Asomó la cabeza por la cortina y vio a Helda, fuera, apoyada en la pared. Tenía una daga en la mano, que le ofreció con la empuñadura por delante.
—Es mía —dijo en voz baja—. Nunca se sabe cuando los guardias del templo se van a propasar, y yo mantengo ciertas normas. —Sacudió las manos para impedir que le diera las gracias—. La vais a necesitar. Esa lanza no combina mucho con una túnica, y supongo que no pretendéis llamar la atención. —Aceptó la lanza de Tarscenio a cambio de la daga y la guardó en una pila de sábanas—. ¿Seguro que estáis casado?
—Seguro —corroboró, con una sonrisa, Tarscenio.

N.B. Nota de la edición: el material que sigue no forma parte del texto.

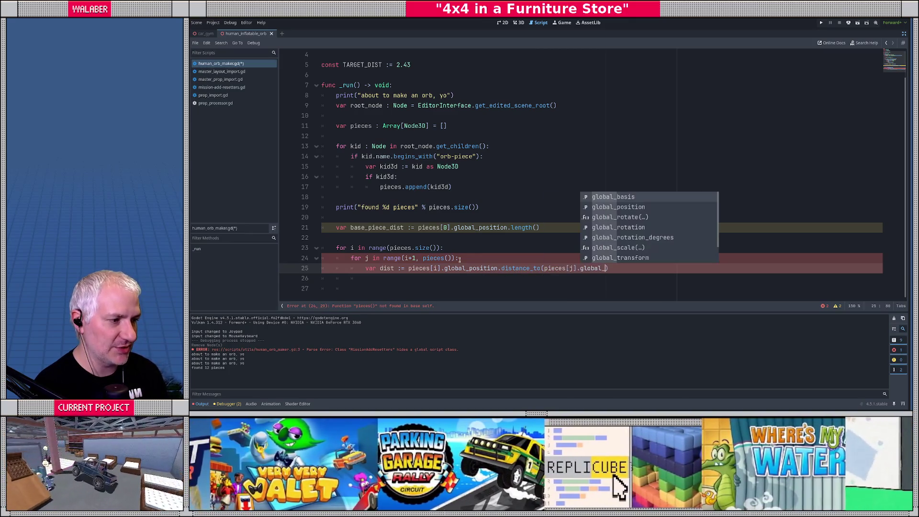
{"action": "key", "text": "Down"}
{"action": "key", "text": "Return"}
{"action": "key", "text": "Return"}
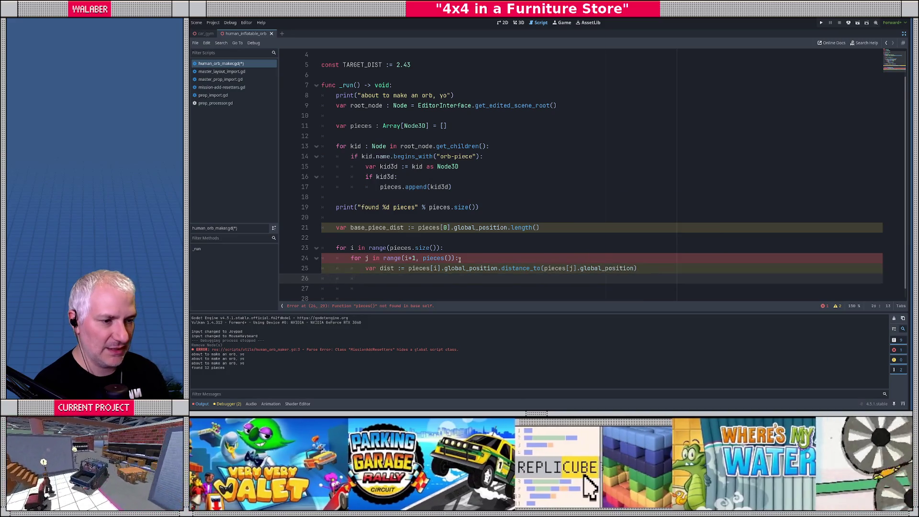
Add the condition 'if absf(dist - TARGET_DIST) < 0.2:' below it.
{"action": "type", "text": "var"}
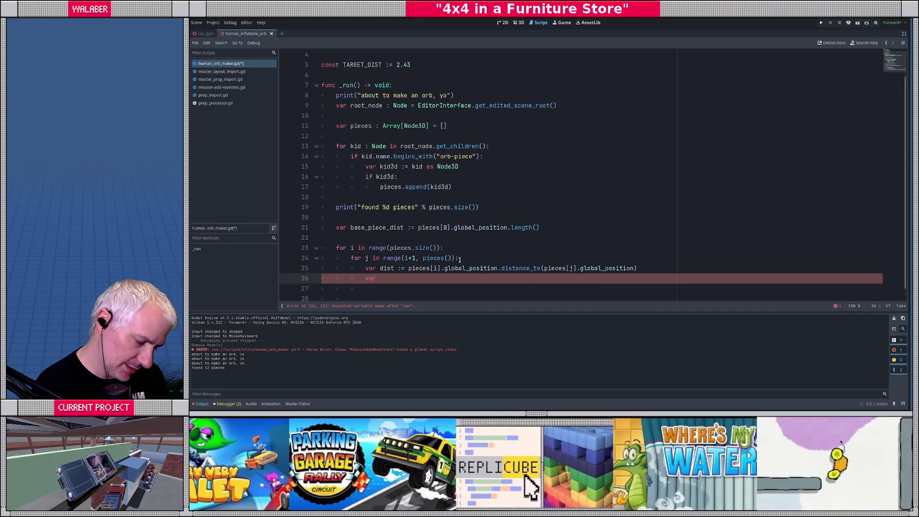
{"action": "key", "text": "BackSpace"}
{"action": "key", "text": "BackSpace"}
{"action": "key", "text": "BackSpace"}
{"action": "type", "text": "if abs"}
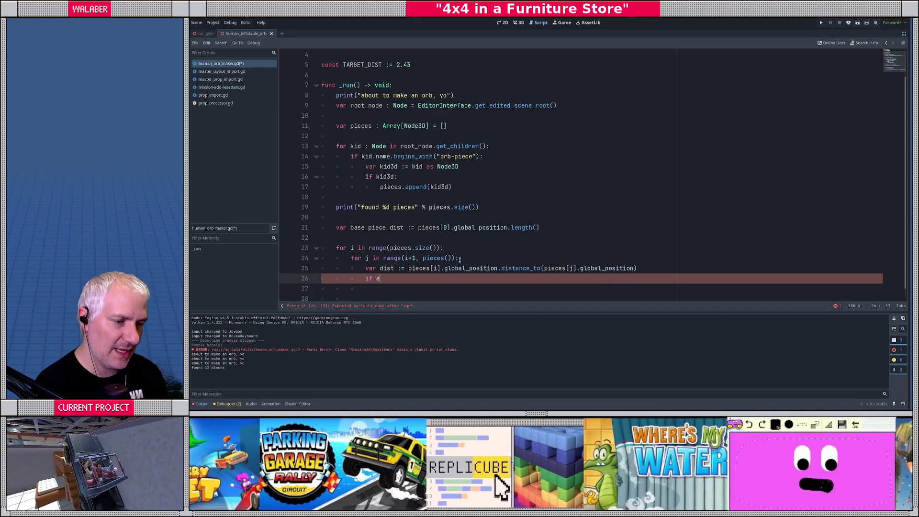
{"action": "key", "text": "Down"}
{"action": "key", "text": "Return"}
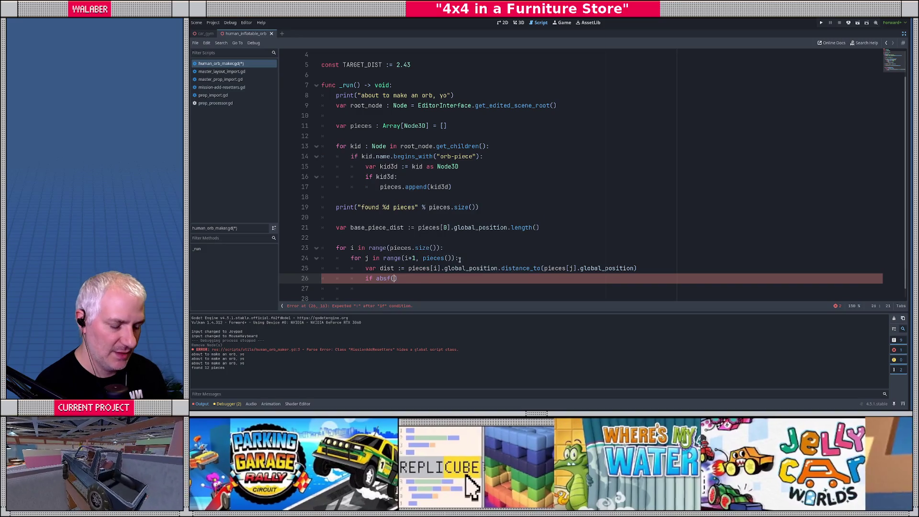
{"action": "type", "text": "dist - TAR"}
{"action": "key", "text": "Return"}
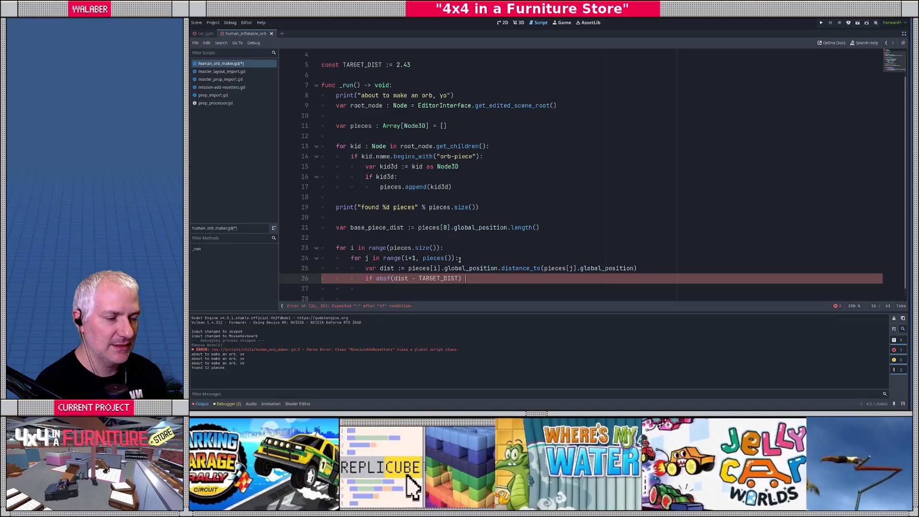
{"action": "type", "text": "< 0.2:"}
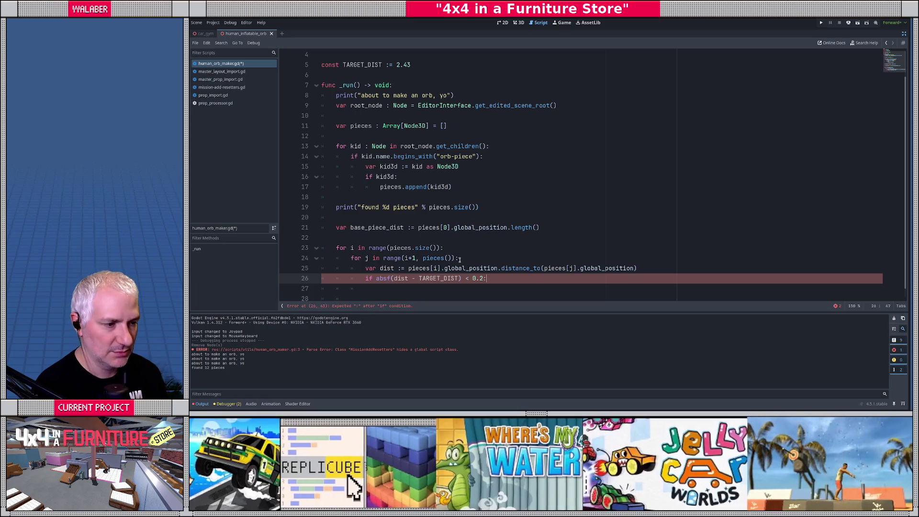
Print "we should connect %d and %d" % [i, j] under the if, then save.
{"action": "key", "text": "Return"}
{"action": "type", "text": "print(\""}
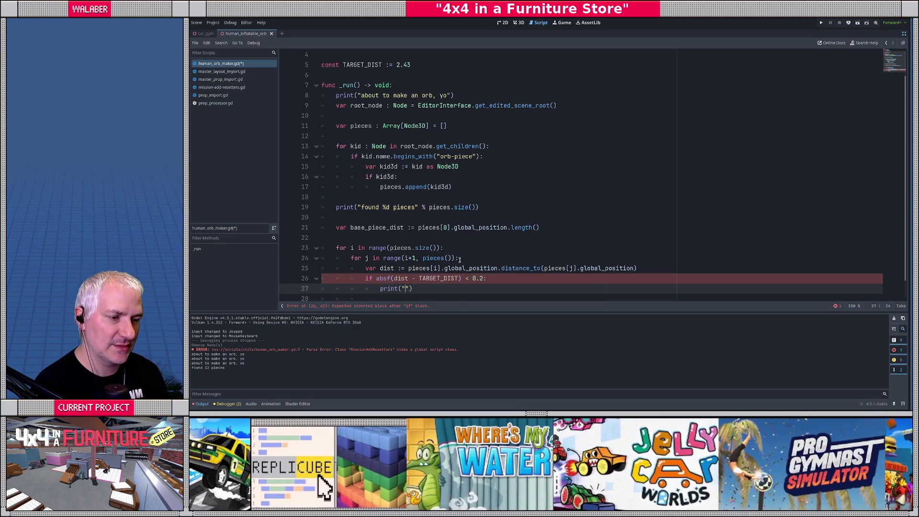
{"action": "type", "text": "we shuld"}
{"action": "key", "text": "BackSpace"}
{"action": "key", "text": "BackSpace"}
{"action": "key", "text": "BackSpace"}
{"action": "type", "text": "uould con"}
{"action": "key", "text": "BackSpace"}
{"action": "key", "text": "BackSpace"}
{"action": "key", "text": "BackSpace"}
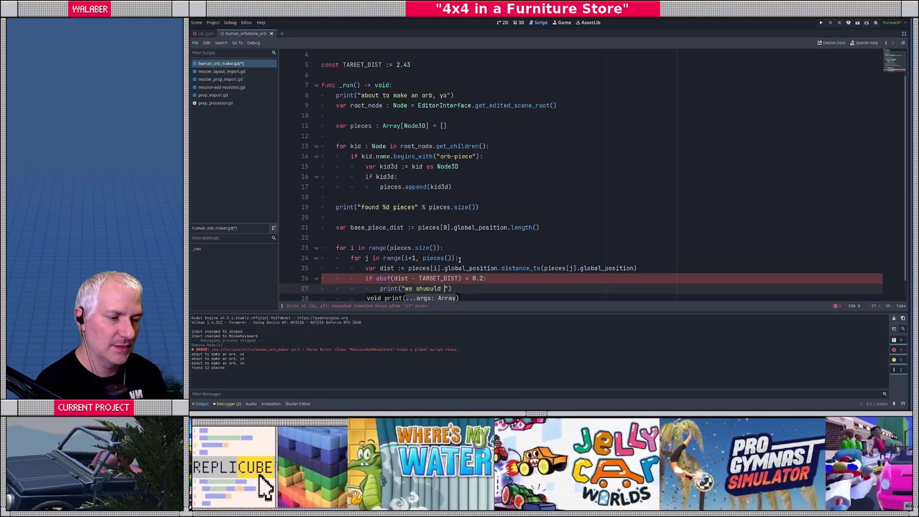
{"action": "type", "text": "ould connect %d "}
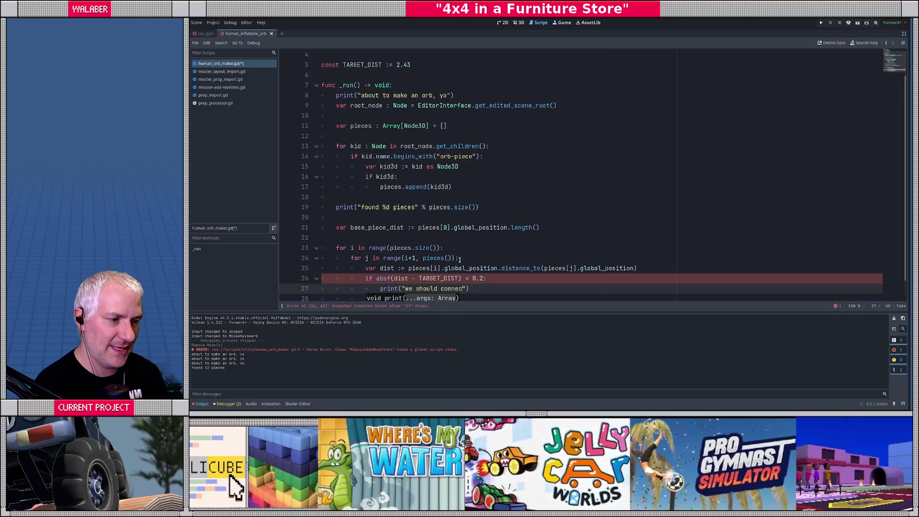
{"action": "type", "text": "and "}
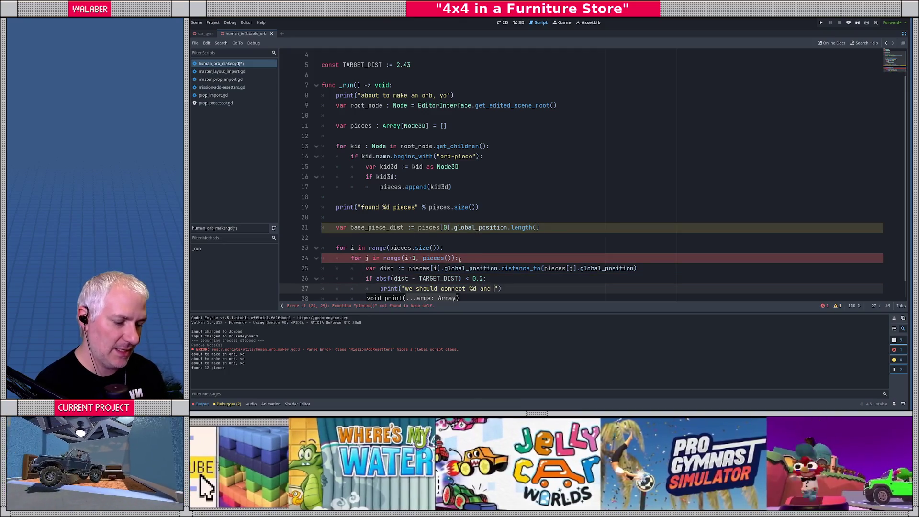
{"action": "type", "text": "%d\" % [i, "}
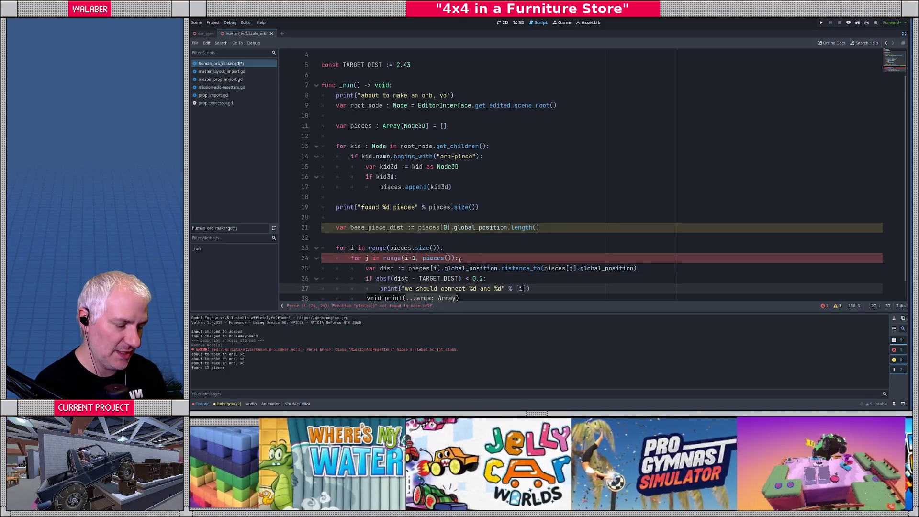
{"action": "type", "text": "j])"}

—Una pena —contestó la joven.
—No tengo forma de pagaros la daga.
—Hacedme un favor entonces. —Helda inclinó la cabeza, se quitó la cinta que ceñía su blusa y le enseñó a Tarscenio la espalda: un laberinto de verdugones, antiguos y recientes—. Hacedlo sufrir —susurró, dirigiendo una ardiente mirada a Tarscenio—. Haced que pague.
Tarscenio dudó un instante antes de asentir. Helda giró sobre sí y se encaminó a la cocina sin añadir nada más.